Réflexion faite, il peut garder son bout de sandwich, je n'ai plus tellement faim.
Jerry quant à lui s'est fait amoureusement bécoter par une araignée, qui lui a laissé, en guise de trace de rouge à lèvres, un énorme œdème violacé sur la joue.
Alors là, mon p'tit pote, tu peux toujours t'époumoner d'effroi en voyant ma coiffure, t'as pas fini de crier quand tu découvriras ta tronche.
Seules Clotilde et moi avons été épargnées, par je ne sais quel miracle, des turbulentes étreintes des minuscules habitants de la forêt.
Deux des nôtres ont déjà péri sous leurs toxines, raison de plus pour nous casser au plus vite, retrouver notre salutaire civilisation.
13 h 40
Basil, qui n'a pas besoin d'une glace pour contempler l'état de ses bras, est furieux. Il donne rageusement des coups de pied autour de lui en se lamentant sur son prochain concert qui va devoir être annulé, tout en s'excitant sur le fait qu'il ne peut pas monter sur scène dans cet état.

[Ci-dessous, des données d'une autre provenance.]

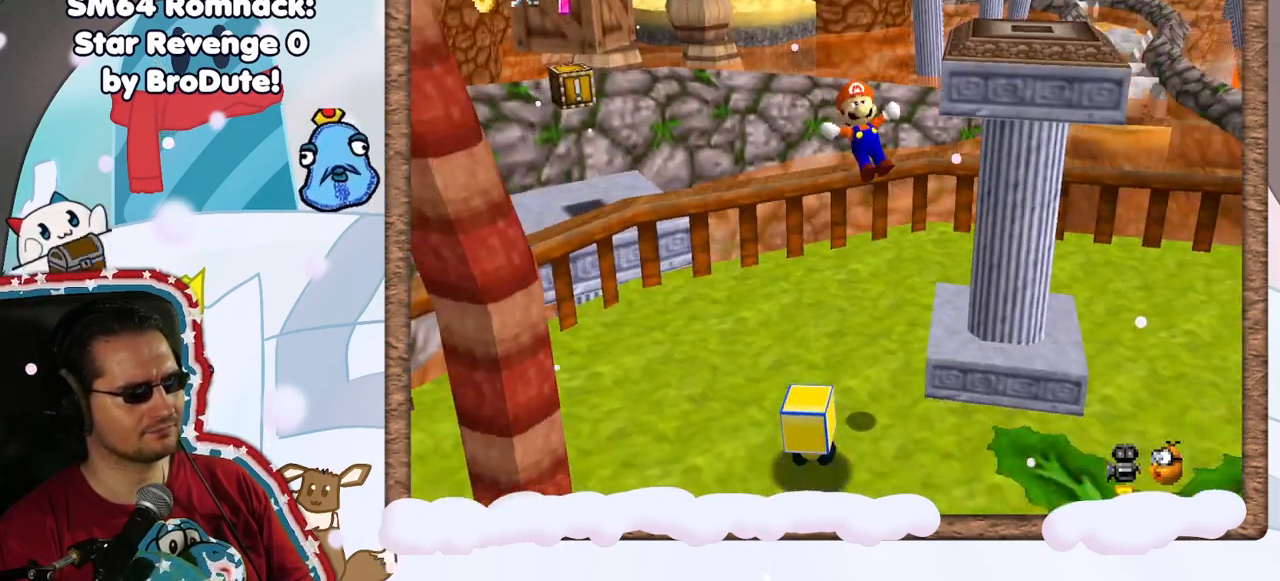
{"dt_ms": 1000, "buttons": [], "left_stick": "center", "events": [[133, "left_stick", "center"], [300, "DPAD_UP", "down"], [400, "DPAD_UP", "up"], [433, "left_stick", "right"], [450, "DPAD_LEFT", "down"], [483, "DPAD_DOWN", "down"], [517, "DPAD_LEFT", "up"], [583, "DPAD_DOWN", "up"], [683, "left_stick", "up"], [783, "left_stick", "center"]]}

Alors il shoote dans des cailloux, dans des pierres, et fatalement, fatalement, ce qui devait arriver arriva… il finit par se calmer.
13 h 53
Tout ça, c'est bien joli, mais si on pouvait vite vite essayer de retrouver maintenant la voiture, ou même juste une route pour en arrêter une, histoire de rentrer à l'hôtel se prendre une petite douche accompagnée d'un bon brushing (dans l'ordre des priorités), suivis d'un coup de fil au room service – laissez les gars, c'est moi qui régale – pour nous faire monter un plat de lasagnes dégoulinant de mozzarella avec une bonne salade de roquette croquante, ou bien un petit gratin dauphinois, ou même juste un savoureux hamburger maison avec des frites en accompagnement, servi avec un immense verre de thé glacé surmonté d'une rondelle de citron, pour finir sur une glace à la pistache et à la fraise nappée de chocolat chaud fondu et…

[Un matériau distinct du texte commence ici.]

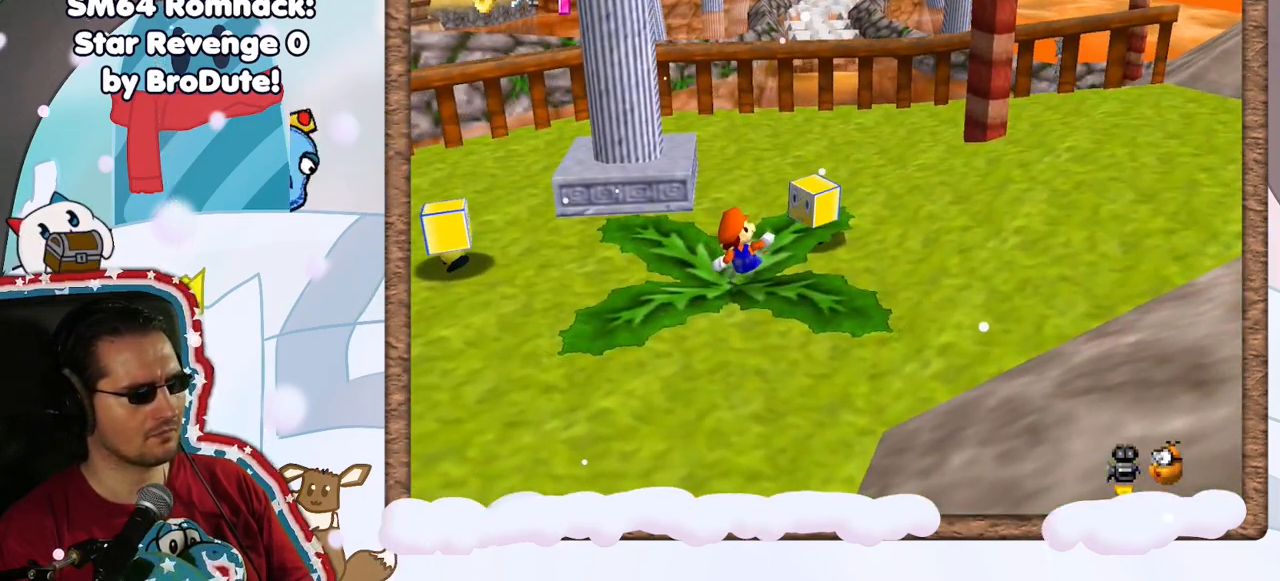
{"dt_ms": 500, "buttons": ["A"], "left_stick": "center", "events": [[417, "A", "down"]]}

– STOOOP, c'est bon, on y va, crie Jerry, aussi affamé que moi.
Nous allons récupérer nos quelques affaires éparpillées sur le sol de l'abri.
Tandis que nous nous en éloignons, je lance à mon cousin :
– Tu ne dis pas « au revoir » à ta chérie, après ce qu'elle t'a mis cette nuit ? Ayayaïïïe, comment vous vous l'êtes dôôônné… tant de luxure, ça fait peur à voir.
– Ouais, si je la chope, je lui casserais bien ses petites pattes de derrière. Celles de devant et du milieu aussi.
– Console-toi. Ça te donne un air de Rocky Balboa qui aurait juste l'œil au-dessus du coquard.
– Tu veux que je te dise de qui tu as l'air, toi ? dit-il en fixant ma coiffure sauvagement Tokio Hotel.
– D'une fille qui va t'inviter à bouffer dans un resto cinq étoiles ?
– Exactement.
C'est alors que soudain… nous le vîmes.